Art Cullen's winning formula

Pulitzer committee citation: "For editorials fuelled by tenacious reporting, impressive expertise and engaging writing that successfully challenged powerful corporate agricultural interests in Iowa."

August 20, 2016

"We are grateful that US Secretary of Agriculture Tom Vilsack phoned us last week to clear up misconceptions we may have had regarding his views on water quality. Vilsack, whom we consider as good a friend as you can have in politics, declined to answer our questions during a press conference sponsored by the Hillary Clinton presidential campaign. We were incredulous, and he was equally so when we penned an editorial suggesting that someone had gagged him.

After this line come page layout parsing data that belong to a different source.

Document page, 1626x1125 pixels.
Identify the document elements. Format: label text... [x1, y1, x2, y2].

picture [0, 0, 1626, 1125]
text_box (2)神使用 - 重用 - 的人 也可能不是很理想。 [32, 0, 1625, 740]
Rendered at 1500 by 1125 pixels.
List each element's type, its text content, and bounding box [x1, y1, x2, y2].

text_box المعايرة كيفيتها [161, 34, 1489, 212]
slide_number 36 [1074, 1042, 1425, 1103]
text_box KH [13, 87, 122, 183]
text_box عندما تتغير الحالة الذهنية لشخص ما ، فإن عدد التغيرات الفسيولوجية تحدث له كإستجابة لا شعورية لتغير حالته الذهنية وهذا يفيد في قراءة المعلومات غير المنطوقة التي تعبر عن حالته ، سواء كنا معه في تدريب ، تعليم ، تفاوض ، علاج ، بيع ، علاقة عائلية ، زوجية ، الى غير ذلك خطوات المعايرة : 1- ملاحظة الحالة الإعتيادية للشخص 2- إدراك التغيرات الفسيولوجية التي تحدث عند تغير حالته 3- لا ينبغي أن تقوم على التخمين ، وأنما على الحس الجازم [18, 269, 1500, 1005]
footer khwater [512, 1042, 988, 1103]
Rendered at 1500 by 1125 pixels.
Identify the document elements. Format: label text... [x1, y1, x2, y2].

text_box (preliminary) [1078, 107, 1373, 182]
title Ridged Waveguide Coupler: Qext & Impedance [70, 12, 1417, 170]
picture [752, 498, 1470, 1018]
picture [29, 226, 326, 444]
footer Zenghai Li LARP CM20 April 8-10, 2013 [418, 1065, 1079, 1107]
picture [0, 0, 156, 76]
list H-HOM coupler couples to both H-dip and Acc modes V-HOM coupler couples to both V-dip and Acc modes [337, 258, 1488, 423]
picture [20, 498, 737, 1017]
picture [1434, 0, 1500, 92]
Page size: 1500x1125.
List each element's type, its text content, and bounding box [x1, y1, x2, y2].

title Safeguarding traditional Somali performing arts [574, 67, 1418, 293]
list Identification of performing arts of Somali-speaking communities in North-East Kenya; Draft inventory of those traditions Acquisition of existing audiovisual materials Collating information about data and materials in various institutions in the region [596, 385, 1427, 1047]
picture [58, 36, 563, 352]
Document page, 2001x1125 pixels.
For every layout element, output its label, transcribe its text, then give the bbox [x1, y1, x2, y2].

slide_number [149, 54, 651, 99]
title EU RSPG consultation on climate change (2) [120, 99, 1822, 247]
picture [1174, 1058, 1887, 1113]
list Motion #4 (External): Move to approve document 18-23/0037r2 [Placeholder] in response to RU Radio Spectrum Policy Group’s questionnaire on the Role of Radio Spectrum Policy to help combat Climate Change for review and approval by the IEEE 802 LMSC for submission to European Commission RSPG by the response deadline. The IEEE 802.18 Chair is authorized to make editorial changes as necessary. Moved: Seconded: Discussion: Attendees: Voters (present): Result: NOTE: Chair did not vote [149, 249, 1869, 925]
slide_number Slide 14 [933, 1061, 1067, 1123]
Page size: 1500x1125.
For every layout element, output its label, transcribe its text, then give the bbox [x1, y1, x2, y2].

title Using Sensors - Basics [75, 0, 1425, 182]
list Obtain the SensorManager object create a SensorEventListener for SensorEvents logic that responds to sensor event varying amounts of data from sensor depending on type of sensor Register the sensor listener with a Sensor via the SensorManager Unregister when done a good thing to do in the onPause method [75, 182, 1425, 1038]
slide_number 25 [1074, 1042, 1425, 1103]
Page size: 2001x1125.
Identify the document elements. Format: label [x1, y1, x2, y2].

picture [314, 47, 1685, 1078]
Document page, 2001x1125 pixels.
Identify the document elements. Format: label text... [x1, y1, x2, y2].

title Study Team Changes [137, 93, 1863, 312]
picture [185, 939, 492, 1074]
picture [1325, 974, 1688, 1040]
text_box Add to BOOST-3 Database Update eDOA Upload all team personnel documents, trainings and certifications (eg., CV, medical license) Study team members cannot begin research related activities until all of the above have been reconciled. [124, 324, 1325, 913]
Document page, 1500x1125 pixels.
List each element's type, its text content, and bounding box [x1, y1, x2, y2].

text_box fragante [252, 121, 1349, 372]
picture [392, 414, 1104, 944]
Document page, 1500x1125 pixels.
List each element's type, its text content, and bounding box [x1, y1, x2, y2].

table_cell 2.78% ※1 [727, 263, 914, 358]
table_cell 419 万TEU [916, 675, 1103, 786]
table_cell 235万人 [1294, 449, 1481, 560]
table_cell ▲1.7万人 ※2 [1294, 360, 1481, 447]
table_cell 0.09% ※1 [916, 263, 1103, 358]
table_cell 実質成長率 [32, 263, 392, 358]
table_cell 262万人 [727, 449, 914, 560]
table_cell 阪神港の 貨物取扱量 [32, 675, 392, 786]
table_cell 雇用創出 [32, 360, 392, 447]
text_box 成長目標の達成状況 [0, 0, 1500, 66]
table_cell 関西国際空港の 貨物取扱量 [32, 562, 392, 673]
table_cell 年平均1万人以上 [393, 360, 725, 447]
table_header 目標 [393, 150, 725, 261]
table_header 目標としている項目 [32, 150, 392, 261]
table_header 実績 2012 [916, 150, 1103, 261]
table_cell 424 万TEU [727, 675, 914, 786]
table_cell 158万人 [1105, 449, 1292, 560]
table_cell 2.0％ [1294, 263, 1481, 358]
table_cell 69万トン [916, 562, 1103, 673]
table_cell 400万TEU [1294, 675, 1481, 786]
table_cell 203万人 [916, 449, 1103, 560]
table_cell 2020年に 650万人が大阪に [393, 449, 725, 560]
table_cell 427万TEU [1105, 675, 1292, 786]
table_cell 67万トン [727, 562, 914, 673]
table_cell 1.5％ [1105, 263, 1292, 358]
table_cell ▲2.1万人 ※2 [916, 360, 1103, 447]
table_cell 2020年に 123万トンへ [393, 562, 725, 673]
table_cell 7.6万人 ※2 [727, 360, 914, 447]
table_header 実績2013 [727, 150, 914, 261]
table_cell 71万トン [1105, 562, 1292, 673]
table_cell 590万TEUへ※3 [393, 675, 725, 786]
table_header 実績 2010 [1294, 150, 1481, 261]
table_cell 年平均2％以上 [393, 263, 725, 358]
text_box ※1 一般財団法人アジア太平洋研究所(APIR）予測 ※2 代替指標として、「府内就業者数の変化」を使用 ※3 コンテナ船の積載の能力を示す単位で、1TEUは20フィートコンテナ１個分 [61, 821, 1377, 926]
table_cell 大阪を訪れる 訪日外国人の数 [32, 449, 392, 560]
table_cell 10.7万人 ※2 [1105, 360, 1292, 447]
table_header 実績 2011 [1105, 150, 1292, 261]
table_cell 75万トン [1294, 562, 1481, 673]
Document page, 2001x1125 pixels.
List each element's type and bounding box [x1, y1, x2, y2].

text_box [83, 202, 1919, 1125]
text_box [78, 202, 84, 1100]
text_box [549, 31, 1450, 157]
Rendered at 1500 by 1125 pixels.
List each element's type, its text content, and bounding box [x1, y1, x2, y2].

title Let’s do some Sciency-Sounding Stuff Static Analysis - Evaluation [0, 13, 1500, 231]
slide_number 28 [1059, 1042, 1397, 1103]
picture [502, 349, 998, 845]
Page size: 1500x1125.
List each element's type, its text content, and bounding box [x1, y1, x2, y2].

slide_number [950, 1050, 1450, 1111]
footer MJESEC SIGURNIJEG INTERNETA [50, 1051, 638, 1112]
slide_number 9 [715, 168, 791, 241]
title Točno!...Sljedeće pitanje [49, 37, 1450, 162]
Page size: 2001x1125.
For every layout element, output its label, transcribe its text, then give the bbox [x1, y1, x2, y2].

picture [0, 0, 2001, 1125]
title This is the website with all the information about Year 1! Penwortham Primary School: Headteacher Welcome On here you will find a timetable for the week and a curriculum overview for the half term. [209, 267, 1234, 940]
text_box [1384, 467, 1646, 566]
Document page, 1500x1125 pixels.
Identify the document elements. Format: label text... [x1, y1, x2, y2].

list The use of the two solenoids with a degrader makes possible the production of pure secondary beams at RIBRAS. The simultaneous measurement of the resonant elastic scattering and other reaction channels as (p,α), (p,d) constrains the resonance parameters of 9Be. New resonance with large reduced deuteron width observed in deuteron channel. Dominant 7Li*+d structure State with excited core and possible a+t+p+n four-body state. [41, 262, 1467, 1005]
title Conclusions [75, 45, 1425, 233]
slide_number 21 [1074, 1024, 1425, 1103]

The phone call washes it all away. He took all the time we needed to answer our questions, and we expressed regrets to each other. We continue to believe that he is the best secretary of agriculture since Henry Wallace and the best governor since Harold Hughes.

But we have a respectful disagreement…"

March 30, 2016

"The Republican Party created the vacuum into which The Donald strolled through racism, sexism, nationalism and obstructionism. Trump will be the nominee without a brokered convention. He deserves it. The Republican Party of today deserves him. Maybe this nomination can bring the party's good senses back in the next cycle."

March 3, 2016

"Anyone can see how filthy Storm Lake is, how the Des Moines River near Humboldt is a mud flow, how shallow lakes in Northwest Iowa have eroded into duck marshes. Anyone with eyes and a nose knows in his gut that Iowa has the dirtiest surface water in America.

What's more, the public probably suspects that it should not cost billions of dollars to fix the problem. It doesn't. The solution demands that we quit farming into the ditch and over the fenceline. If we left 10pc of Iowa's marginal land fallow, the nitrate problem would disappear. Iowa State University research proves it."